--- BEGIN ---

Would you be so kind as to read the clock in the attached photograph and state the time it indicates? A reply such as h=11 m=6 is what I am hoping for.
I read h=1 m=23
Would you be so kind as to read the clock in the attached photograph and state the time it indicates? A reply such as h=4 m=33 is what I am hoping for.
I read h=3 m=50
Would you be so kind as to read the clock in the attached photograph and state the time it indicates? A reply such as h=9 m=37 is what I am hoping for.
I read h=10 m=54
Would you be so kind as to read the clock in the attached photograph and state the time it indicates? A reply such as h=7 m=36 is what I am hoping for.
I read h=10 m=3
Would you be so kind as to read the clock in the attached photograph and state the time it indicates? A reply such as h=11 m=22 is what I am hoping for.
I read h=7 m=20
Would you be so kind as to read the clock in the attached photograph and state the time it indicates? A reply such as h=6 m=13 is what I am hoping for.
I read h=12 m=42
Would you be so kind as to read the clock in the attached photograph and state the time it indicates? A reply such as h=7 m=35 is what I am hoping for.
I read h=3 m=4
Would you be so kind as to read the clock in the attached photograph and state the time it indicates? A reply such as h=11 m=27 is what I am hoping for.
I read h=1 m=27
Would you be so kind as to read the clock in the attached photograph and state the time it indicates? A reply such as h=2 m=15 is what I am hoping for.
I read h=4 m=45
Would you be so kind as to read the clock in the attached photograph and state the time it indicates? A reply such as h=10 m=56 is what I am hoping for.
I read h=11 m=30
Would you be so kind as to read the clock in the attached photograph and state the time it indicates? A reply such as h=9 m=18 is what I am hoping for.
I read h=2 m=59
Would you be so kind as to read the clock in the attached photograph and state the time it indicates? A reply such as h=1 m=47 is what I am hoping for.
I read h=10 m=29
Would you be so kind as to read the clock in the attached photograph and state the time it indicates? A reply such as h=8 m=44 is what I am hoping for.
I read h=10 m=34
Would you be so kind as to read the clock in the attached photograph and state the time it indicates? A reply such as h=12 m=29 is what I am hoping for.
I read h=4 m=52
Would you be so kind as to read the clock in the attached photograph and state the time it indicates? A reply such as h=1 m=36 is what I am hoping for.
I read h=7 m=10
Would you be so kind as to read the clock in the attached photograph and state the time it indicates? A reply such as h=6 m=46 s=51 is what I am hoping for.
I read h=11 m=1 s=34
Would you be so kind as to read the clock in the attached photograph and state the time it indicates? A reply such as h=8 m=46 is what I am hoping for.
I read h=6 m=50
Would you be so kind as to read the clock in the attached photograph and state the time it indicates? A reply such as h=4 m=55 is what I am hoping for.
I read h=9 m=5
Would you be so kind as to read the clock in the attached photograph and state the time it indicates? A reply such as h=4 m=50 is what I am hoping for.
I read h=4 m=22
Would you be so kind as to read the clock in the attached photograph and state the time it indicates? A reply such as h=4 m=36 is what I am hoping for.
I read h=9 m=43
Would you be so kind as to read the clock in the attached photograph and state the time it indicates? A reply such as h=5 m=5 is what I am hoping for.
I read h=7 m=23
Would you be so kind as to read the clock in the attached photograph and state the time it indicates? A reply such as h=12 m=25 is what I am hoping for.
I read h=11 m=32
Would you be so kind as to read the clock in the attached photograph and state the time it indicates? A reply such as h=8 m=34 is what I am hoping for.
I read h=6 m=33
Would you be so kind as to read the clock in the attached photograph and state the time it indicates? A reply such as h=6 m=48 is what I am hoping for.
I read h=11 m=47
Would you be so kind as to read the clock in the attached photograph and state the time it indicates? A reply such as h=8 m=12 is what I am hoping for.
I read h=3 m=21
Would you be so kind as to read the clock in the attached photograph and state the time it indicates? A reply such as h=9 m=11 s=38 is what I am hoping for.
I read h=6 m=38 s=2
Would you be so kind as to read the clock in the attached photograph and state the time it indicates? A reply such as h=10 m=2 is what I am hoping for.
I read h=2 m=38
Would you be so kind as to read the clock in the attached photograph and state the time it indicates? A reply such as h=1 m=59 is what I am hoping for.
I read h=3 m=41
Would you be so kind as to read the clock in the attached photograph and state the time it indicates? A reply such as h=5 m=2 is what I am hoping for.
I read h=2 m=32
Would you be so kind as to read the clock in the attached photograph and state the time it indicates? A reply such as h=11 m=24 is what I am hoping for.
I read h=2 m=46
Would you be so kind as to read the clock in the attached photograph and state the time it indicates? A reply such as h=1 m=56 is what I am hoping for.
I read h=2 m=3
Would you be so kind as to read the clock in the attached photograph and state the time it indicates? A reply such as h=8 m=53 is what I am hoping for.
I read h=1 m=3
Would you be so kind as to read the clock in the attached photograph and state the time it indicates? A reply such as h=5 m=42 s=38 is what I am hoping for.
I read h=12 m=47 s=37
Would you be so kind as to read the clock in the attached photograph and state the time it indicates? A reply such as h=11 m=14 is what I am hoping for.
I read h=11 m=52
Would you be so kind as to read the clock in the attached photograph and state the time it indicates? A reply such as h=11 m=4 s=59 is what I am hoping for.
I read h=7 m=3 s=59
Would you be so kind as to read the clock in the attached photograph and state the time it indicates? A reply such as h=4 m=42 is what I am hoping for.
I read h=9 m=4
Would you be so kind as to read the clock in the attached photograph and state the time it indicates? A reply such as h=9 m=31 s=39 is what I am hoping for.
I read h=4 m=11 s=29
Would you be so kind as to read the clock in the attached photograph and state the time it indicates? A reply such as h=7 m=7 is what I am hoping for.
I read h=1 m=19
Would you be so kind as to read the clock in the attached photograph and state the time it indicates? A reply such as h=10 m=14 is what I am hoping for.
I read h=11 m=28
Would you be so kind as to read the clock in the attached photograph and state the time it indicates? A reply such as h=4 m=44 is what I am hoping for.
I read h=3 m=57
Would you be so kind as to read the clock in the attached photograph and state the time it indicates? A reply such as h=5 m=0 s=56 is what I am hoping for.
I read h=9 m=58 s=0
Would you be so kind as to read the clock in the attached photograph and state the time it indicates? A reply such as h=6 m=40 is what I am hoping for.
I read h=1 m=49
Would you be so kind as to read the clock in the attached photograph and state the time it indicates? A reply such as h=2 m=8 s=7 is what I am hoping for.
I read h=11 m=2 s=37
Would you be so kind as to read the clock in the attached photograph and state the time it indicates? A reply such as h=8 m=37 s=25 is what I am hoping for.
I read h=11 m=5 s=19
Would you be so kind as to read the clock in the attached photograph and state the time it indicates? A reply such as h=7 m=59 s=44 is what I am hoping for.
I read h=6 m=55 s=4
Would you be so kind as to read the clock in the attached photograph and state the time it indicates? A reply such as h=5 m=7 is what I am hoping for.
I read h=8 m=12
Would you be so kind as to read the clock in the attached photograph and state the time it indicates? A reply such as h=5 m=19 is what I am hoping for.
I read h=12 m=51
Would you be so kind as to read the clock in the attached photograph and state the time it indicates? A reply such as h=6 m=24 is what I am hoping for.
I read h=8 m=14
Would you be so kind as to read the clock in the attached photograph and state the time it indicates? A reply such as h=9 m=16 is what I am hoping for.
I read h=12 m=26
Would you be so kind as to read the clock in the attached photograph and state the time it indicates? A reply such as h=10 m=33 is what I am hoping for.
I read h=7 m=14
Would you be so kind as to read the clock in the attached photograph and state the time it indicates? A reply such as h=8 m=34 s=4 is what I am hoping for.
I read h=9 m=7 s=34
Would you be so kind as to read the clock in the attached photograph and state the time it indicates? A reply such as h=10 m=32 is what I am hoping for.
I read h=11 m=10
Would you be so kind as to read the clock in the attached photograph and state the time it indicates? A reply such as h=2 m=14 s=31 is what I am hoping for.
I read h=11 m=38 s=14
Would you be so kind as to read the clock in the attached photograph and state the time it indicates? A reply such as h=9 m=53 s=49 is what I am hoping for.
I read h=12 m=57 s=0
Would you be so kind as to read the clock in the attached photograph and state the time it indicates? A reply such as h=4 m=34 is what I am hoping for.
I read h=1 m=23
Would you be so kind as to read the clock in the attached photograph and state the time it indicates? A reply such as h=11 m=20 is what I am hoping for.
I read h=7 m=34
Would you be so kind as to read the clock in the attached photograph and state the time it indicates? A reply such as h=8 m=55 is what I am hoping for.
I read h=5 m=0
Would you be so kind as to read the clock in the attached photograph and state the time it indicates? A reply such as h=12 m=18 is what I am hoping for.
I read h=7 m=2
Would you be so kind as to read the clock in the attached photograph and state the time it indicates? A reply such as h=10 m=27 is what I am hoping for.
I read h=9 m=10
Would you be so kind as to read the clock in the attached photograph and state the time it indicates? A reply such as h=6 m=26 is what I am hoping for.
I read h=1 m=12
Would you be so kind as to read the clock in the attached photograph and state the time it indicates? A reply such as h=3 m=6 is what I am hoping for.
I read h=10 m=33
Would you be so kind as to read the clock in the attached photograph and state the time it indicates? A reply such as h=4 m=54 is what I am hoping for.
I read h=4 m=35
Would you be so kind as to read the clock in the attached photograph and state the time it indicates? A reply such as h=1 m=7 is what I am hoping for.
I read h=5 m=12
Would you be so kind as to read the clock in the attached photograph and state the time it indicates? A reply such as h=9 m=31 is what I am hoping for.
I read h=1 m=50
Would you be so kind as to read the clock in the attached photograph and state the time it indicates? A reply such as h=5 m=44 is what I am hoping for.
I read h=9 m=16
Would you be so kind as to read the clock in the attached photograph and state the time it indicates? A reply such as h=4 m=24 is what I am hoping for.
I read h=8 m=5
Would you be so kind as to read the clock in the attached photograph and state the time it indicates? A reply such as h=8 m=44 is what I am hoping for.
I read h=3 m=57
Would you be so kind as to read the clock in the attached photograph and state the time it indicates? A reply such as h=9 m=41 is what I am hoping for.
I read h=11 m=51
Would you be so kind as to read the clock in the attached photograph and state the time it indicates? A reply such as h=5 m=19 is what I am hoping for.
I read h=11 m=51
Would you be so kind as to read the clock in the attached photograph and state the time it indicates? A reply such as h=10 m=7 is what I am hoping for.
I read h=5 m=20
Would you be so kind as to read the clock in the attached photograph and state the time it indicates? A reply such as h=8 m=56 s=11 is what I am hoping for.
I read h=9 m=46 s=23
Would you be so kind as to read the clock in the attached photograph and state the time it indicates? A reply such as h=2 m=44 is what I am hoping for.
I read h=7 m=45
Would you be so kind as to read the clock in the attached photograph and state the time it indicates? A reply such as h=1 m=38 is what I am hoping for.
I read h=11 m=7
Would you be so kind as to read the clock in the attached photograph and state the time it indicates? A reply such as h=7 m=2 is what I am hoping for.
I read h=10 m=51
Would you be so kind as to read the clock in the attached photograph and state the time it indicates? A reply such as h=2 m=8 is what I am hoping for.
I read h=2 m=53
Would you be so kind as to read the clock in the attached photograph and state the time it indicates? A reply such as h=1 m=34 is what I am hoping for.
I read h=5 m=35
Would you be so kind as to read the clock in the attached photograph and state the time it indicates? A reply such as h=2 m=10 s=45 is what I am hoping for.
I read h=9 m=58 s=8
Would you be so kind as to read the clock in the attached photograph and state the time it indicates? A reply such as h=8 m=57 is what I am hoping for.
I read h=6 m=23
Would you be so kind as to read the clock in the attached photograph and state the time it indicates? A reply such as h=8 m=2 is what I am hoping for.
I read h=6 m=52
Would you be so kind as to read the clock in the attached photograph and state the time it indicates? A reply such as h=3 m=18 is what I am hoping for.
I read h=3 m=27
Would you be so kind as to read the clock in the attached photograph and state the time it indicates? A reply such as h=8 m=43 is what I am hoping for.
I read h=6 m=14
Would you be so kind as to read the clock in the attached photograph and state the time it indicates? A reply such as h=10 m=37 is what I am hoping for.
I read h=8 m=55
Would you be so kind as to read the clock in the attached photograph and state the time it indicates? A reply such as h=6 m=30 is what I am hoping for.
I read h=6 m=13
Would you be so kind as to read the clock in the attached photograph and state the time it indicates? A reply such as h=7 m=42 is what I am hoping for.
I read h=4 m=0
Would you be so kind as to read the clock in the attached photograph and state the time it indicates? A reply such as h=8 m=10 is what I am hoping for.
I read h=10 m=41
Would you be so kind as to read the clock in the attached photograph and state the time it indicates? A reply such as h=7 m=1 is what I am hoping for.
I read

--- END ---

Directions for this task —
Rewrite the lines from the one with "m=47 is what I am hoping for." up to and including the one with "I read h=10 m=34", putting "enclosed image" in place of "attached photograph" and keeping everything else the same.

Solution to the exercise —
Would you be so kind as to read the clock in the enclosed image and state the time it indicates? A reply such as h=1 m=47 is what I am hoping for.
I read h=10 m=29
Would you be so kind as to read the clock in the enclosed image and state the time it indicates? A reply such as h=8 m=44 is what I am hoping for.
I read h=10 m=34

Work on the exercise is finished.